Miriam Peretz’s Moroccan parents were devoutly religious, poor and illiterate. In the Jewish ghettos of Casablanca they dreamed of the day they would move to Jerusalem.
In 1963, when she was just 9 years old, that dream came true. Miriam and her family were part of the nearly one million Jews made stateless and forced out of Arab lands. The Jewish Agency took the Moroccan Jewish refugees from the North African Sahara Desert and housed them in tents in the Negev Desert in Israel. Upon arriving in the Promised Land, her father fell on his knees, kissed the sandy earth, and called it “Paradise.”
In that refugee camp outside Beersheba, the family lived in poverty. As a child Miriam studied hard. At 10-years old she was cleaning her teacher’s house to support her family. But it was her mother’s attitude to Israeli soldiers which would overwhelm all other childhood memories and equip her for unforeseeable tragedies. Miriam remembers that every time her mother saw an Israeli soldier, her mother would stop and pray, “let this child come home safely.”
Miriam excelled at school and went on to study at Ben Gurion University where she acquired a degree in literature and history. She married and settled in a new Israeli town in the Sinai Desert which had been captured in the Six-Day-War. By the time Israel had relinquished the Sinai just a few years later, the young couple were located to a town just outside Jerusalem.
It was then that tragedy began to strike.
First, their eldest son Uriel was killed in action in Lebanon. Unable to deal with the loss of his son, her husband Eliezer died of a heart attack. As if that wasn’t enough, a few years later, their other son Eliraz – already a young father of three – was killed in a war with Hamas.
The people of Israel gathered around. Thousands attended Eliraz’s funeral. Here was a soldier who had already mourned his father and brother, and now his own children were orphans too. This massive public grief was also due to the fact that his mother, Miriam, had remembered her own mother’s words. It was after the death of her own first-born that Miriam began speaking to soldiers about the will to survive and thrive.

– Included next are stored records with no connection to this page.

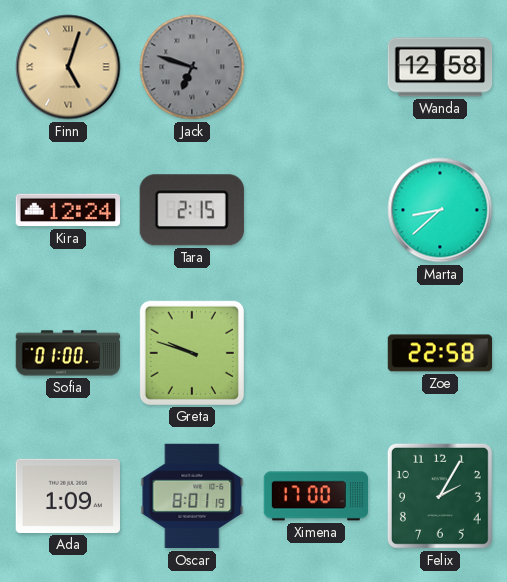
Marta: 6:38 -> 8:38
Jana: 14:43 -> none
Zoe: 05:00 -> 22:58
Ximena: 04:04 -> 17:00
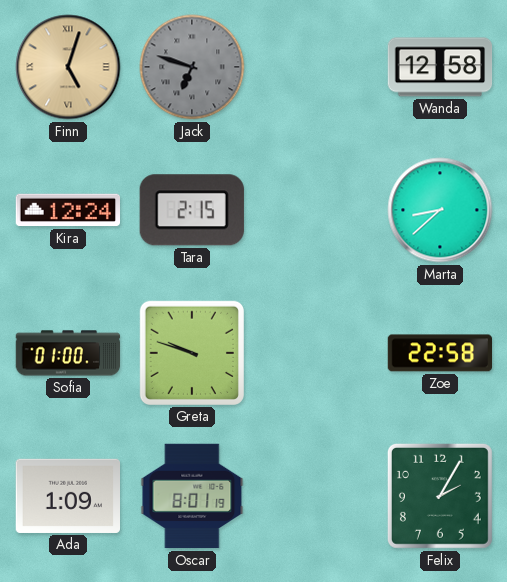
Ximena: 17:00 -> none
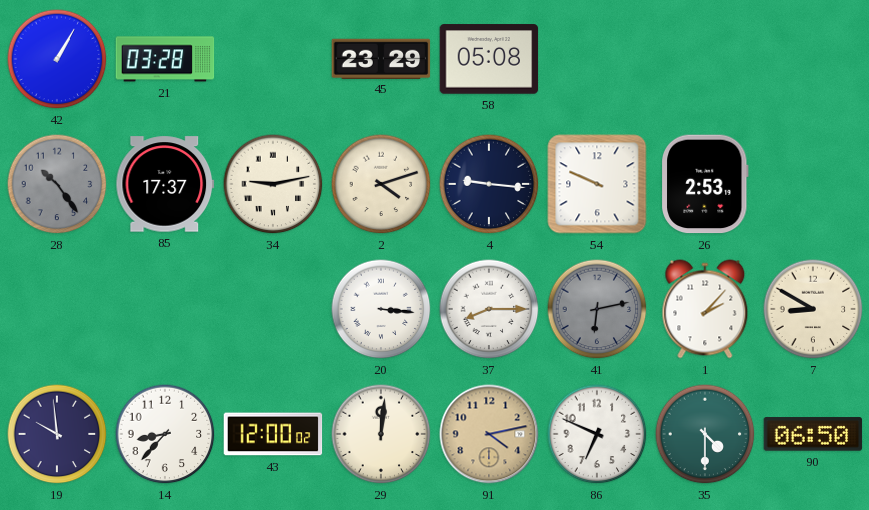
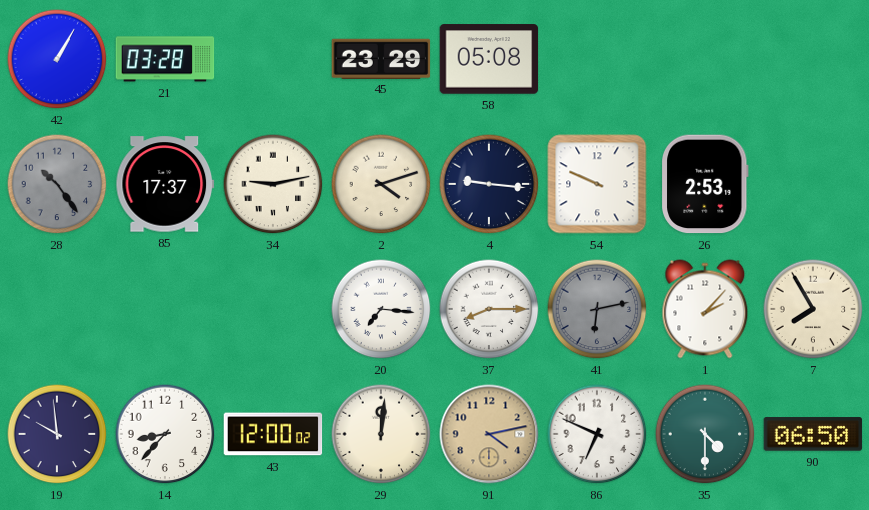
20: 3:16 -> 7:16
7: 8:50 -> 7:55
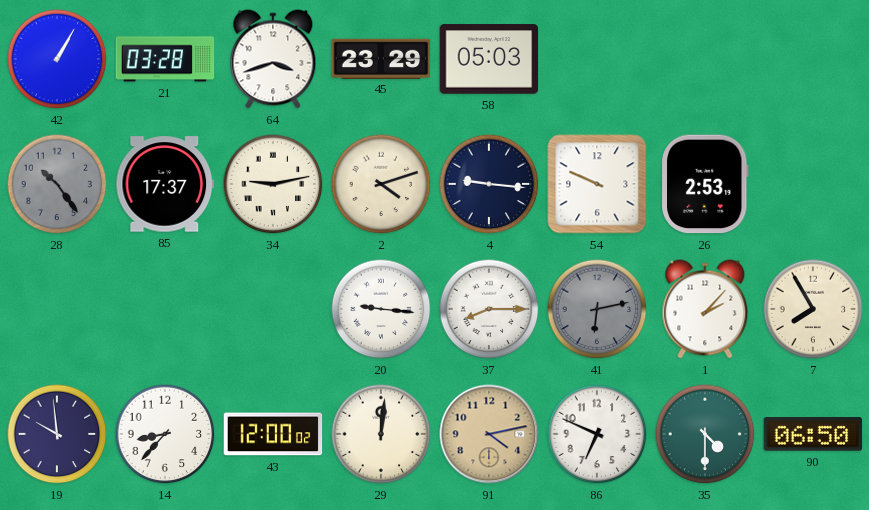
64: none -> 3:42
58: 05:08 -> 05:03
20: 7:16 -> 9:16
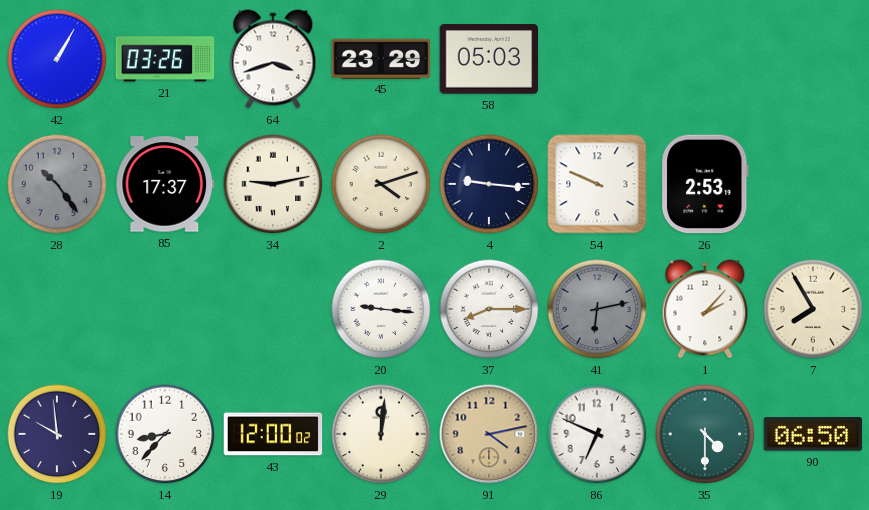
21: 03:28 -> 03:26
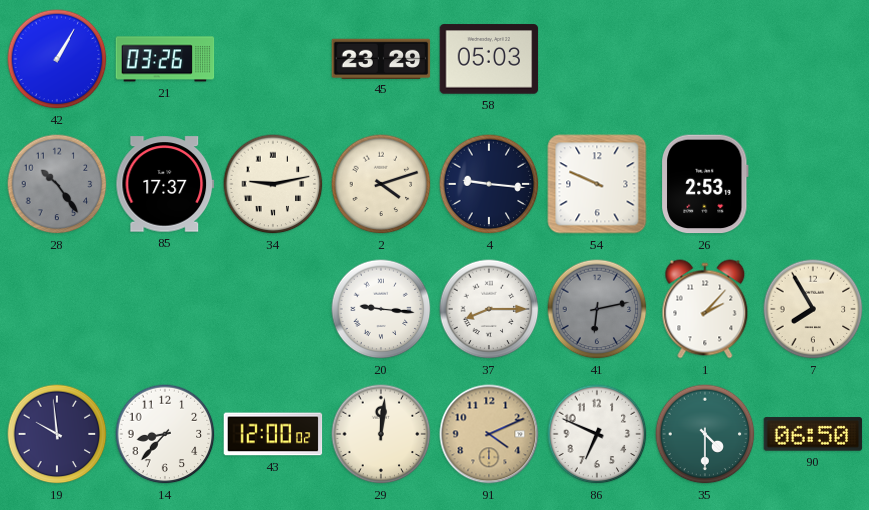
64: 3:42 -> none
91: 4:13 -> 4:11
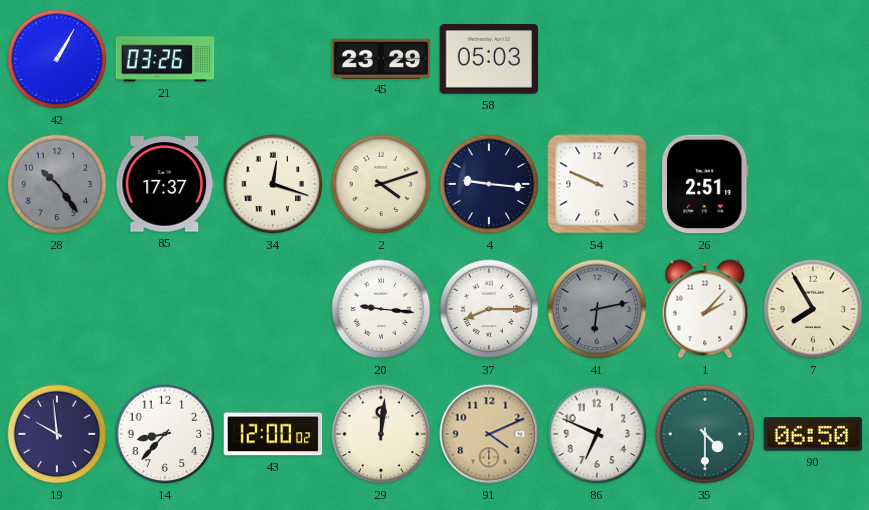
34: 9:13 -> 12:18
26: 2:53 -> 2:51
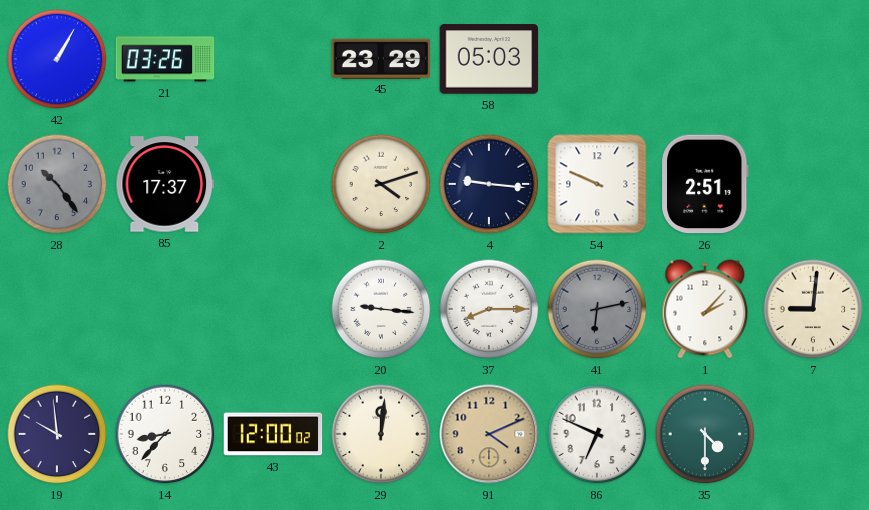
34: 12:18 -> none
7: 7:55 -> 9:01
90: 06:50 -> none
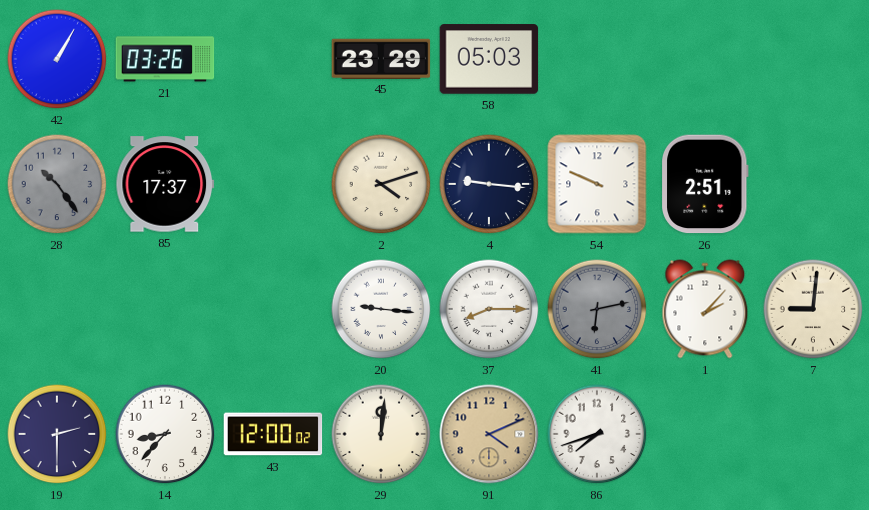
19: 9:59 -> 2:30
86: 6:49 -> 7:42
35: 4:30 -> none
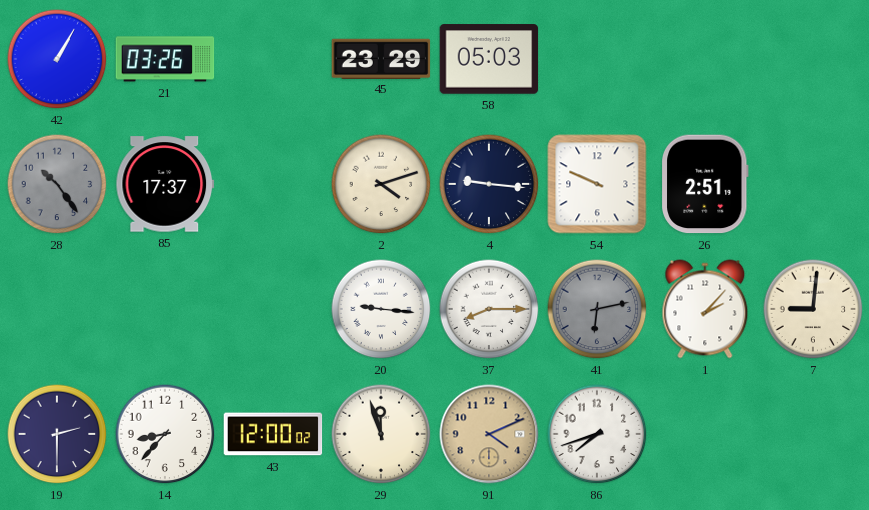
29: 12:01 -> 11:57
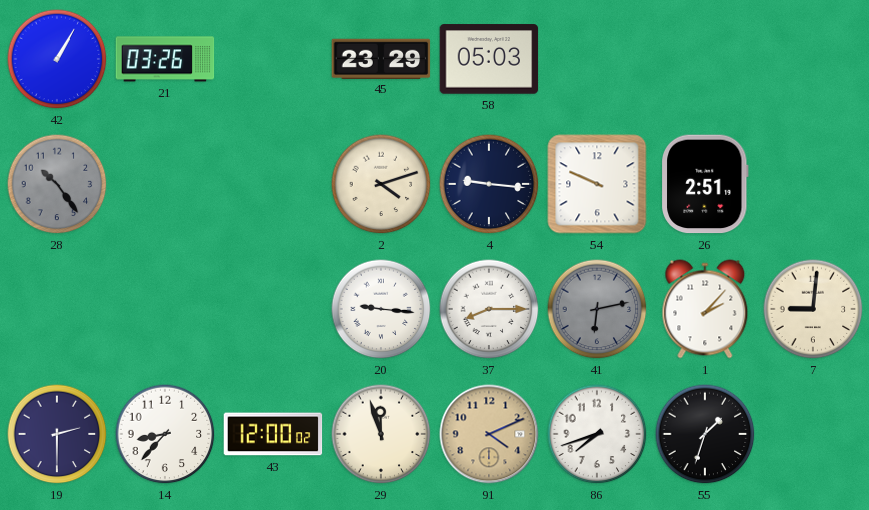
85: 17:37 -> none
55: none -> 1:33
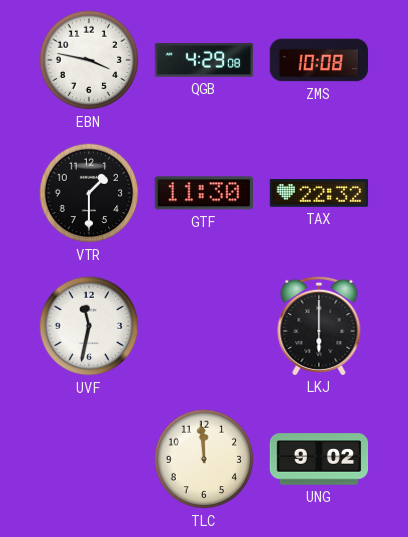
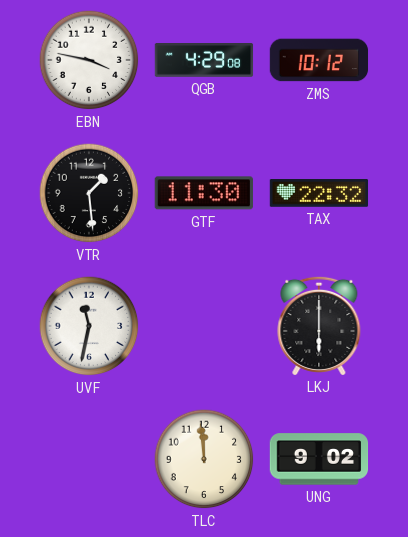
ZMS: 10:08 -> 10:12
VTR: 1:30 -> 1:29
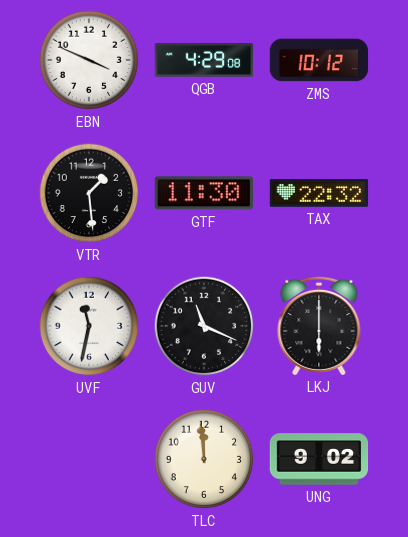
EBN: 3:47 -> 3:49
GUV: none -> 11:19
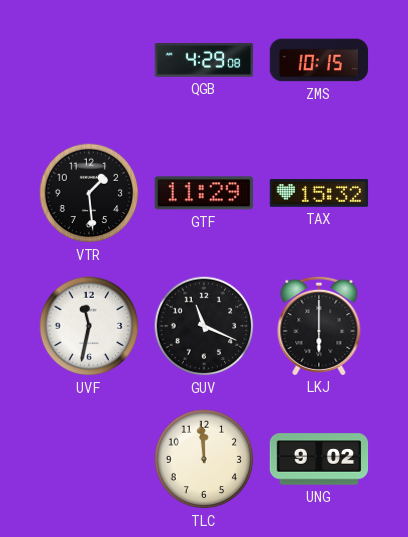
EBN: 3:49 -> none
ZMS: 10:12 -> 10:15
GTF: 11:30 -> 11:29
TAX: 22:32 -> 15:32
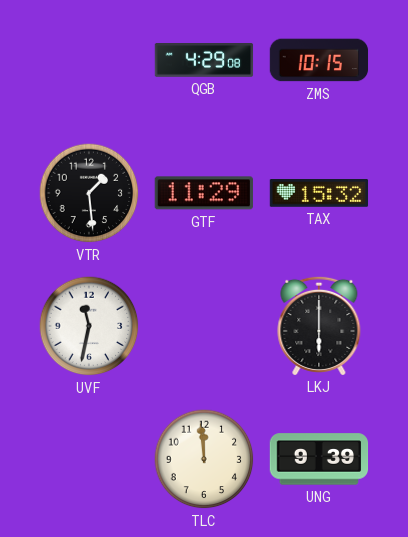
GUV: 11:19 -> none
UNG: 9:02 -> 9:39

It is hard to imagine how a bereaved mother who lost two sons in action could ever inspire young recruits and not scare them away. But somehow she managed to circumvent their fears, and focus on the miracle of life.
She continues to tell groups that she is a very simple woman, who believes that in order to does change the world, or her family, or her community, it can only be done by changing herself.
Her secret of joy is to break life down into moments, refusing to blame HaShem or ask the question “why.” She sees life as a miracle, and refuses to let the past overshadow the wonders of the present. Miriam’s happiness is mixed with pain, her sorrow and energy are intertwined.
Losing so many family members to such tragedy, would be enough to sink most of us into hopelessness and depression, but Miriam did not allow herself to do this. A teacher and educator to her very core, she has touched thousands of lives over the years, lit a torch on Independence Day, and even ran in the elections for the President of Israel.